I then drove along Highway 111 to the Union Tract Visitor Centre. There were more Snow Geese here, although it is a bit of a walk out to the lake shore. I was already behind schedule so I birded around the visitor centre. Highlights here were two nesting Burrowing Owls in pipes by the entrance gate, a Greater Roadrunner, and around the feeder scrub Abert’s Towhee, Common Ground Dove, and both Blue-grey and Black-tailed Gnatcatchers. In the fields alongside the road were several hundred Cattle Egret, and a flock of Western Meadowlark.
By now it was mid-morning and being me, I was already slightly nervous about my flight out of LAX which left in ten hours time! I needed to make tracks, and carrying on north drove up to the Salton Sea SRA HQ. This is also on the east side of the lake but almost near the very top. The main birding area here is the small harbour and the surrounding bushes. In the harbour itself were several hundred Blue-winged Teal, a Spotted Sandpiper on the margins, and the vagrant female Garganey was easily found near the old pier. I had known about this bird for some time, and as I always like to pick up a few ABA code 4 birds on any trip I go on it was another tick in the box for including the Salton Sea after all. I walked out to the edge of the lake to see a vast number of Bonaparte’s Gull. Thousands, uncountable numbers. The flock stretched hundreds of metres north and south, and somewhere within it were a few Black-headed Gulls. I gave it about half an hour before I lost the will to live and went back to proper birding. Also out on the water were several Surf Scoter, Goldeneye, Ruddy Duck, American Wigeon and Pintail, along with hundreds of Redhead and Shoveler.
|Garganey - Mega
There were lots and lots of waders on the shoreline - Dunlin, Grey Plover, American Avocet, Black-necked Stilt, Killdeer, Semipalmated Plover, Western Sandpiper and Willet. In the bushes south of the harbour I tracked down Phainopepla, Northern Mockingbird, Verdin, Black Phoebe and Black-tailed Gnatcatcher along a small path away from the campground.

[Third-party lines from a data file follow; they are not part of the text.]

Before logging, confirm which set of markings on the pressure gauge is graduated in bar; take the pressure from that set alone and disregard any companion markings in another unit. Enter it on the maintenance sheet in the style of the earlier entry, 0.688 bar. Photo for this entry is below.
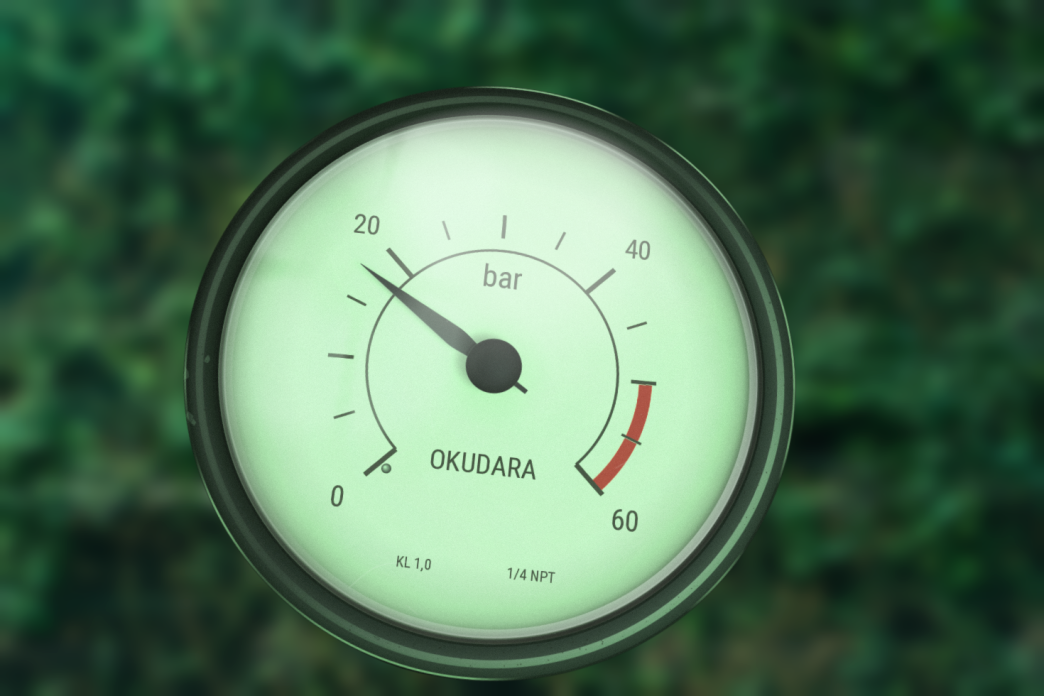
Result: 17.5 bar
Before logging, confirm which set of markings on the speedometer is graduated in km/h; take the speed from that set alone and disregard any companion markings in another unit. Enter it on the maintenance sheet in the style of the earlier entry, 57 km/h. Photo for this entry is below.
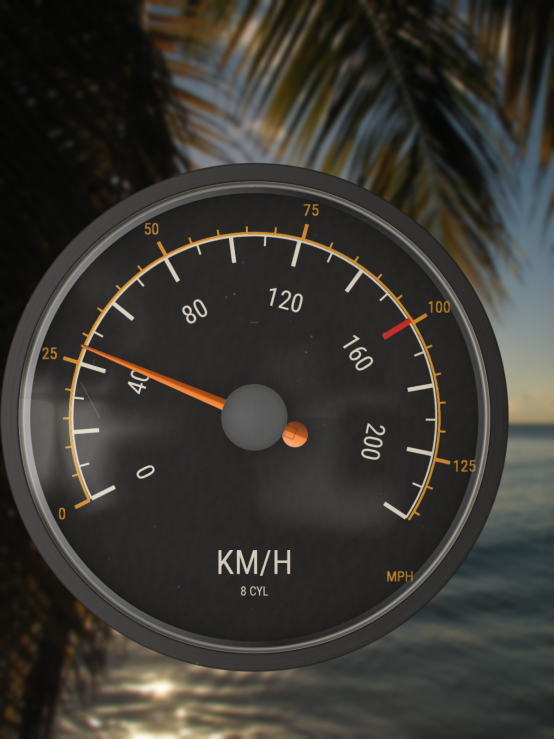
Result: 45 km/h
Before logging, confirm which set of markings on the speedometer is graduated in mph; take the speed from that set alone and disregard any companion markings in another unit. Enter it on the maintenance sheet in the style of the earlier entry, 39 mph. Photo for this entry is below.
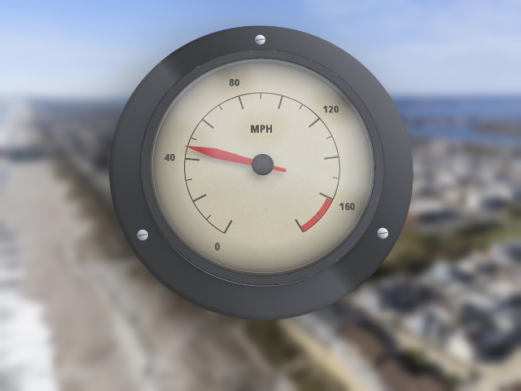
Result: 45 mph
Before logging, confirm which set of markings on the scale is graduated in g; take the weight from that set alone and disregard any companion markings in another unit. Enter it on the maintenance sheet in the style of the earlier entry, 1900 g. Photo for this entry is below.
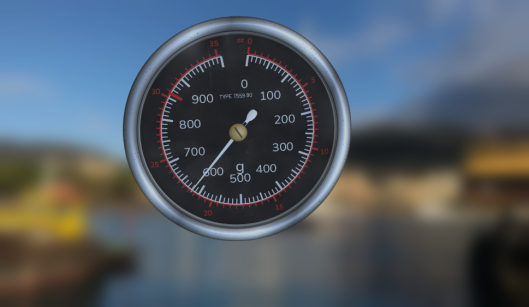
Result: 620 g
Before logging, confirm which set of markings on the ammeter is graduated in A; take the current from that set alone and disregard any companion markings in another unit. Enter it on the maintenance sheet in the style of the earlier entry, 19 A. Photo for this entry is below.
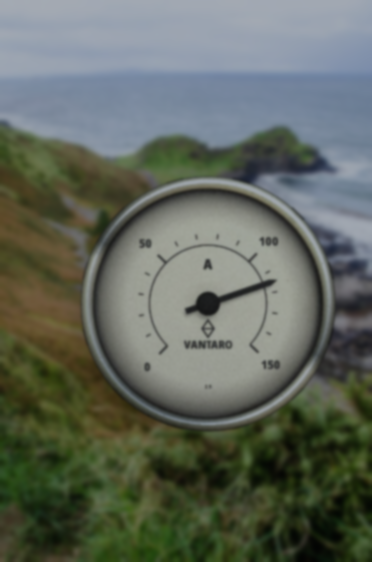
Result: 115 A
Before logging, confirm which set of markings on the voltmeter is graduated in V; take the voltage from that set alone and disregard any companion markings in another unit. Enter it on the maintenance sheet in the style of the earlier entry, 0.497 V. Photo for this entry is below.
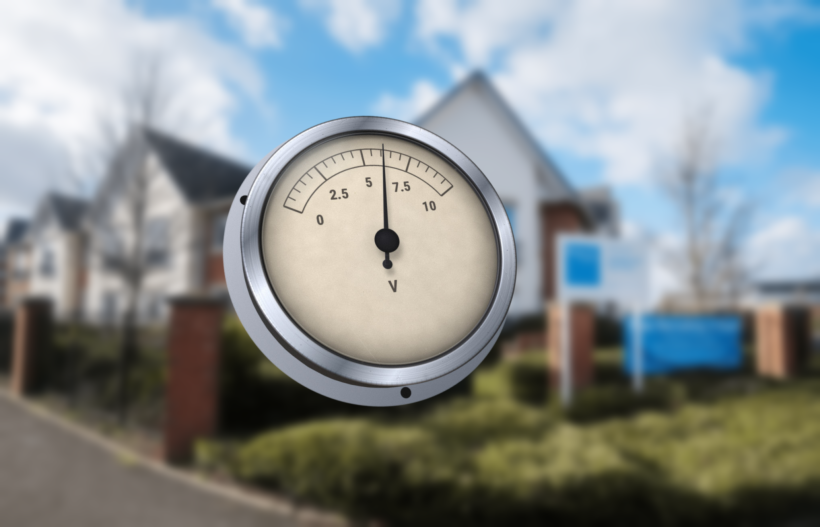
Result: 6 V
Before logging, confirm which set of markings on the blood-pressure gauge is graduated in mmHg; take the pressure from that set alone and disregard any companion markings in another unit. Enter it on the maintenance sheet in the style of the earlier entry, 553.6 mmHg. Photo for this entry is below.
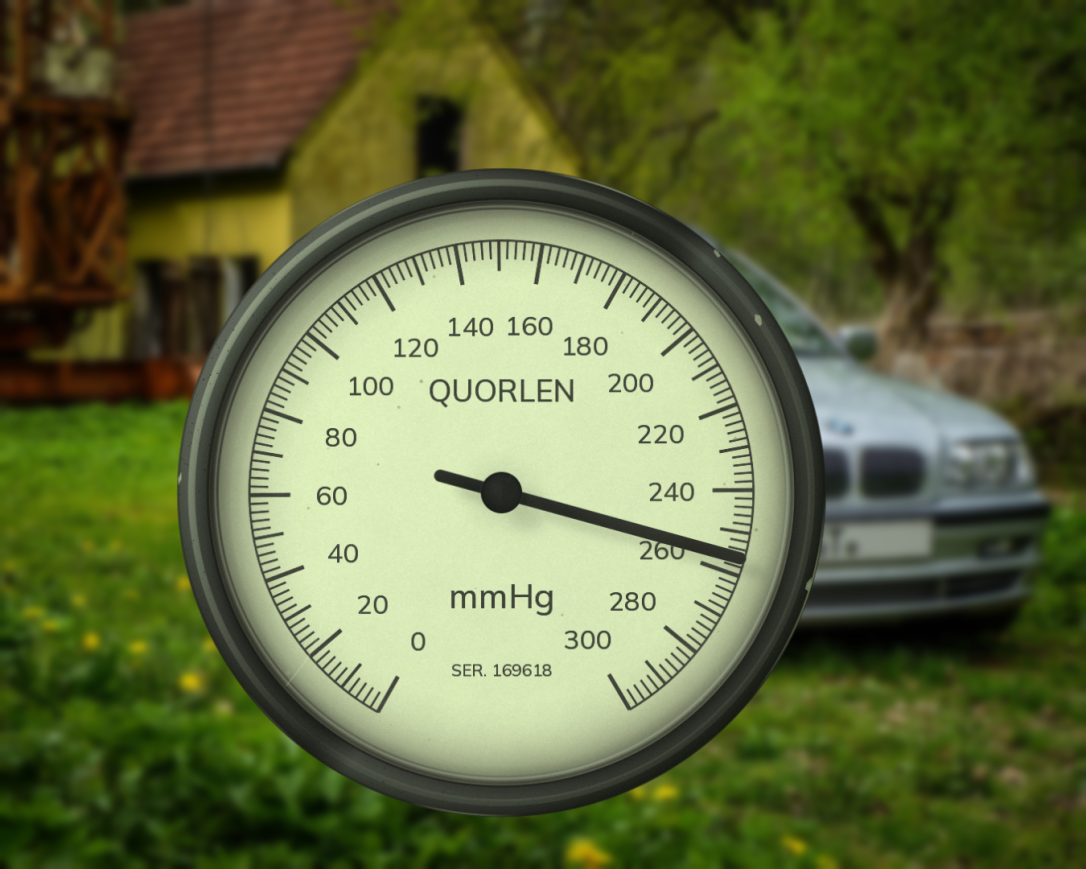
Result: 256 mmHg
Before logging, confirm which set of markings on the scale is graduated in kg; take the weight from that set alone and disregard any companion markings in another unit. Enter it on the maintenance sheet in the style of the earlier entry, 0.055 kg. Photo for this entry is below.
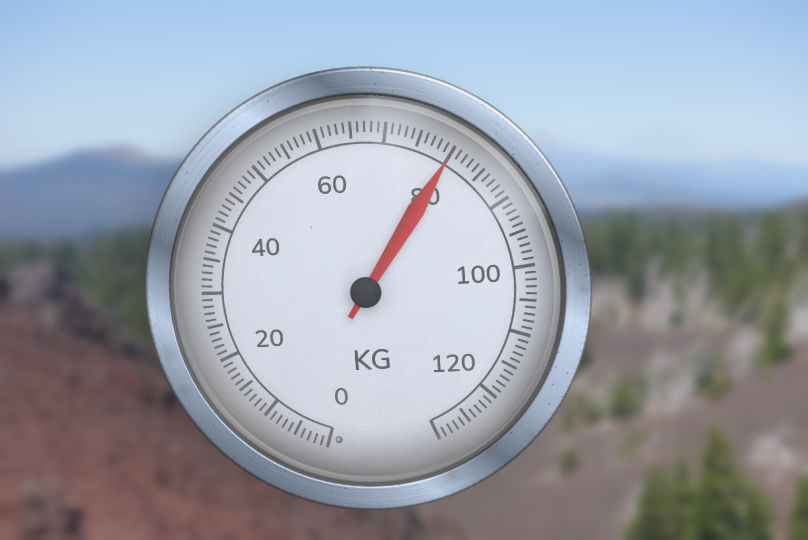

My trip was nearly over and I was still missing a southern California speciality - Costa’s Hummingbird. I had read about a zoo near Palm Springs that had lovely gardens, the Living Desert Zoo and Gardens, and as this was more or less directly on my route to the airport I stopped in. The car park was heaving at 1pm, and seeing the throngs of people convinced me I did not want to be here. Luckily there were quite a few Costa’s Hummingbirds in the landscaped bits around the car park, so my advice to birders is either go early or just stick to the outside. I walked a circuit to see what else I could find and picked up Phainopepla, Verdin, Ladder-backed Woodpecker, Greater Roadrunner and Say’s Phoebe. Some small trees between parking bays held many Yellow-rumped Warbler and House Finch.
I had one final stop in mind which I felt I had time for even with the legendary Los Angeles evening traffic. This was the San Jactino Wildlife Area centred around Mystic Lake. This turned out to be superb area and I spent close to two hours here driving around the mostly empty tracks. Lots of waders and wildfowl on pools very close to the road, and also many raptors including Bald Eagle and Northern Harrier. I saw over 50 species and the full eBird checklist is here.
At 4pm I called time and headed for Los Angeles which I made with plenty of time to spare. It had a been a frenetic trip with just over 150 species seen in two and a half days, including a small number of new ABA species and indeed world lifers. Had I had an extra day I would likely have spent it on the coast between Los Angeles and San Diego, and there were a number of sites in San Diego itself which I never got to. Can’t wait for the next one!